Benefits of unicode identifiers (was: Allow additional separator in identifiers)

Thu Nov 23 19:57:03 EST 2017

On Thu, Nov 23, 2017 at 2:19 PM, Richard Damon <Richard at damon-family.org> wrote:
> The Unicode Standard provides a fairly good classification of the
> characters, and it would make sense to define that an character that is
> defined as a 'Letter' or a 'Number', and some classes of Punctuation
> (connector and dash) be allowed in identifiers.
>
> Fully implementing may be more complicated than it is worth. An interim
> simple solution would be just allow ALL (or maybe most, excluding a limited
> number of obvious exceptions) of the characters above the ASCII set, with a
> warning that only those classified as above are promised to remain valid,
> and that other characters, while currently not generating a syntax error,
> may do so in the future. It should also be stated that while currently no
> character normalization is being done, it may be added in the future, so
> identifiers that differ only by code point sequences that are defined as
> being equivalent, might in the future not be distinct.

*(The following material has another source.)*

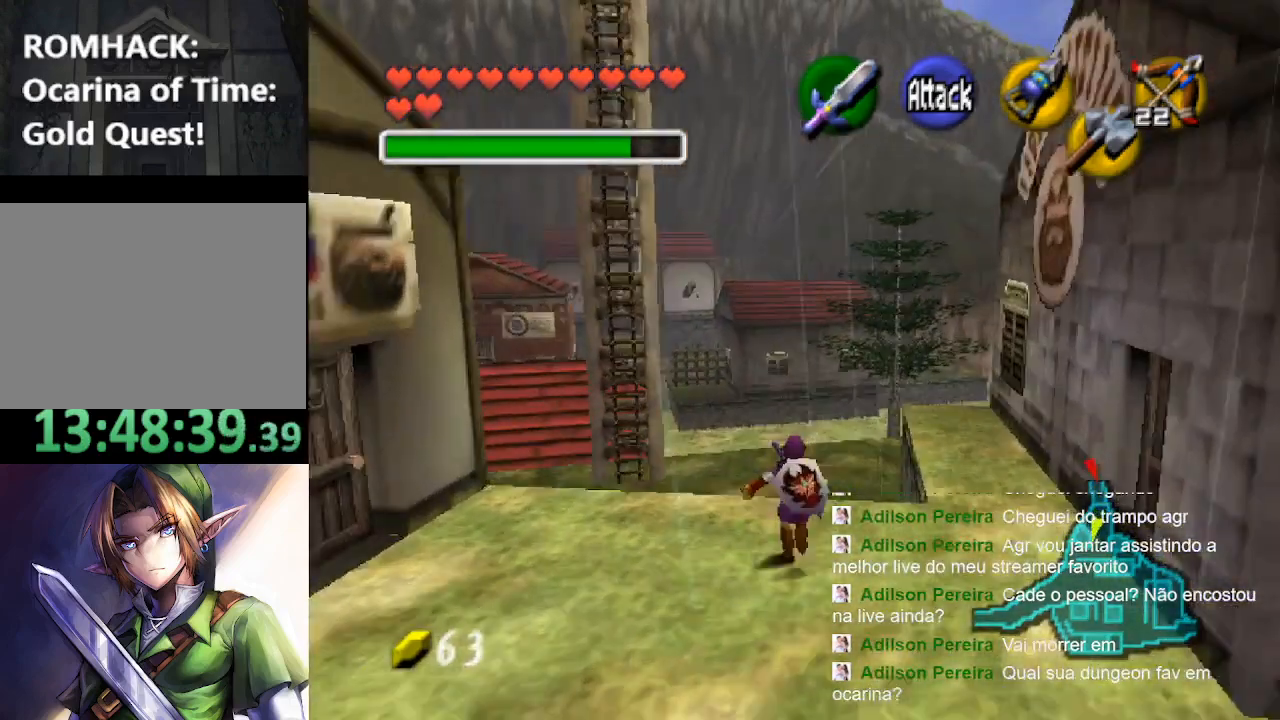
{"buttons": [], "left_stick": "up", "right_stick": "center", "events": []}
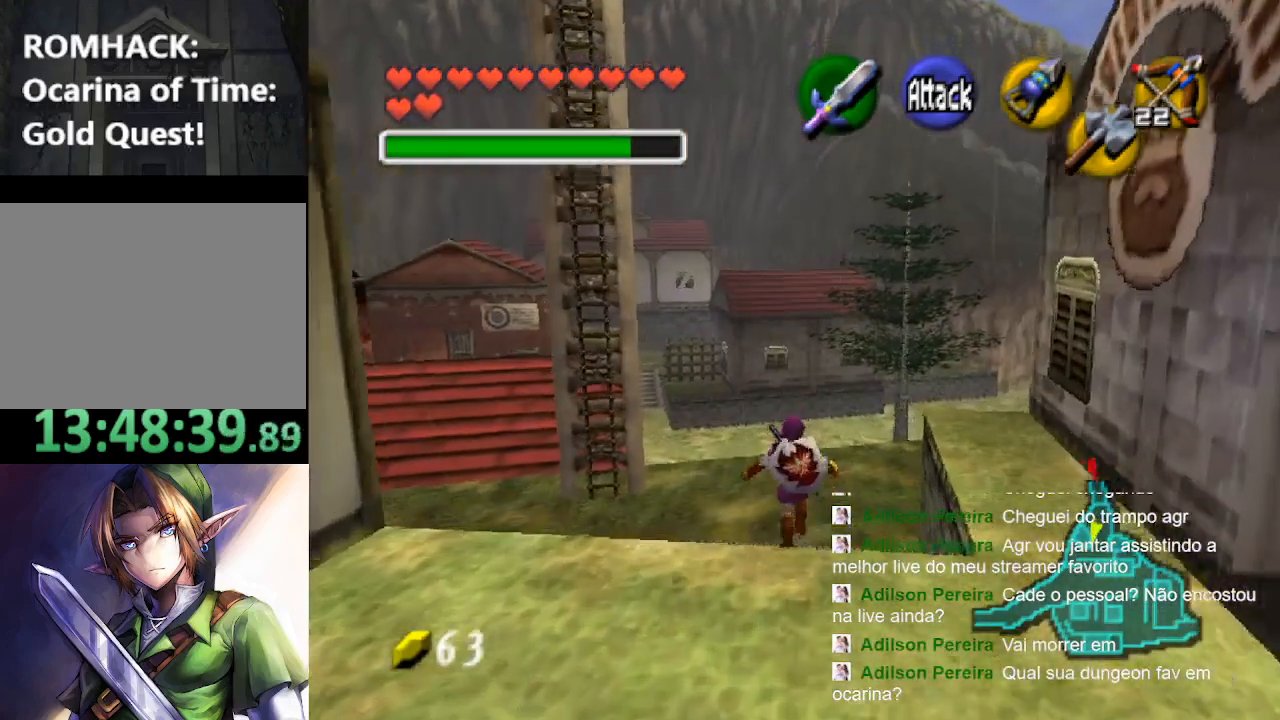
{"buttons": [], "left_stick": "up", "right_stick": "center", "events": []}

It's already implemented; nothing needs to be done. Unicode Standard
Annex #31 defines a recommended syntax of identifiers, which Python
basically follows, except that for backward compatibility Python also
allows identifiers to begin with an underscore. Compare the
recommended syntax at
http://unicode.org/reports/tr31/#Default_Identifier_Syntax with the
Python syntax at
https://docs.python.org/3/reference/lexical_analysis.html#identifiers.